NEW YORK — After a bunch of bad news about big names missing the U.S. Open, the folks who run the tournament are searching for a silver lining. Who could blame them?

They figure there’s no time like the present to promote the future stars of tennis.

At least Roger Federer and Rafael Nadal still will be in the field when play begins Monday, although even that didn’t quite work out for the U.S. Tennis Association and its TV partners.

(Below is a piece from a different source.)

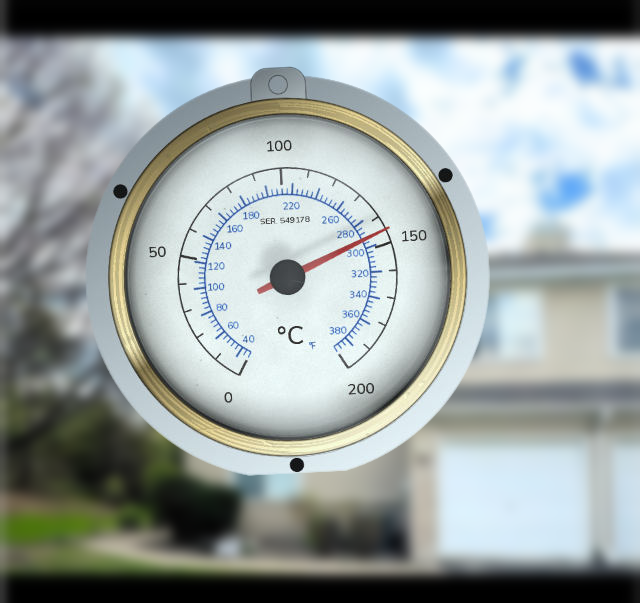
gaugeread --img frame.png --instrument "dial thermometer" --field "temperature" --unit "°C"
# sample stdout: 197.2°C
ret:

The presence of the two greats – and the tantalizing prospect of what could be their transcendent rivalry’s first clash at Flushing Meadows – is not as enticing as it could have been, because the luck of the draw set up the bracket so they can only meet in a semifinal, not the final.

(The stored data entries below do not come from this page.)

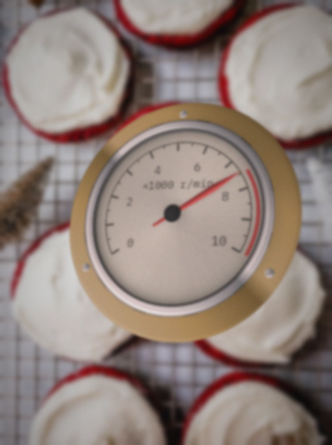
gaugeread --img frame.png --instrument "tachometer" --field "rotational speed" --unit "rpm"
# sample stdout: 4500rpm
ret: 7500rpm
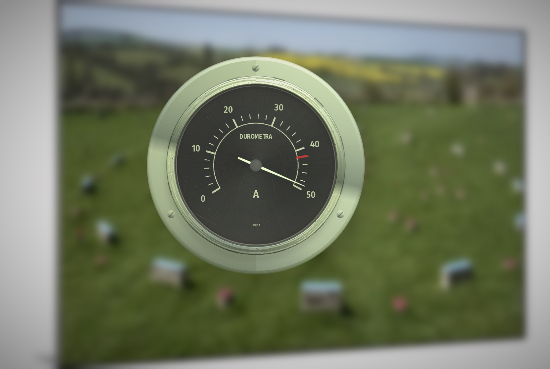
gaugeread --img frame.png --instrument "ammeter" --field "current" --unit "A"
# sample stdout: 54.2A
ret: 49A
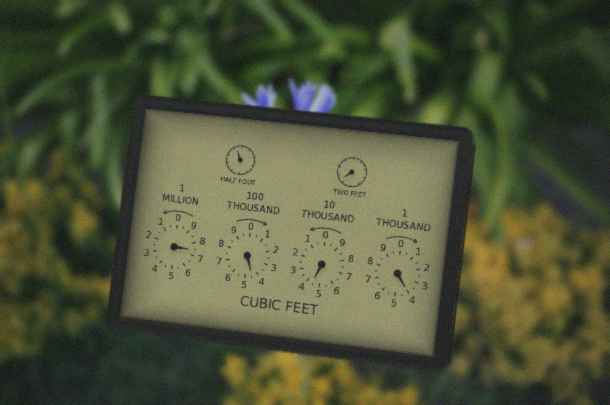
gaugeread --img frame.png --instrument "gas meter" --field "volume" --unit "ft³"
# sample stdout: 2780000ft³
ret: 744400ft³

There’s a significant dropoff in wattage from there: An event already without the sport’s top woman, 23-time major champion Serena Williams (she is pregnant), will be contested without three of the top five members of the men’s rankings, and five of the top 11.

Andy Murray, the 2012 champion and No. 2 seed, became the latest to pull out when he unexpectedly withdrew Saturday, citing an injured hip that could sideline him for the remainder of the season. That followed withdrawals by reigning champion Stan Wawrinka and the man he beat in last year’s final, Novak Djokovic, a two-time champion and five-time runner-up. Milos Raonic, the 2016 Wimbledon runner-up, and Kei Nishikori, the 2014 U.S. Open runner-up, are also missing because of injuries.

“We want the players to do what’s best for them in terms of their bodies and their health. But we know one thing: Somebody’s got to win the tournament,” tournament spokesman Chris Widmaier said in an interview. “And we think tennis fans are going to see a lot of new, exciting young talent.”

To that end, Widmaier said, the USTA is putting more effort into telling fans about players who might not be household names.

One example: Alexander Zverev, a 20-year-old German considered the “Next Big Thing,” will play under the lights in Arthur Ashe Stadium on Monday.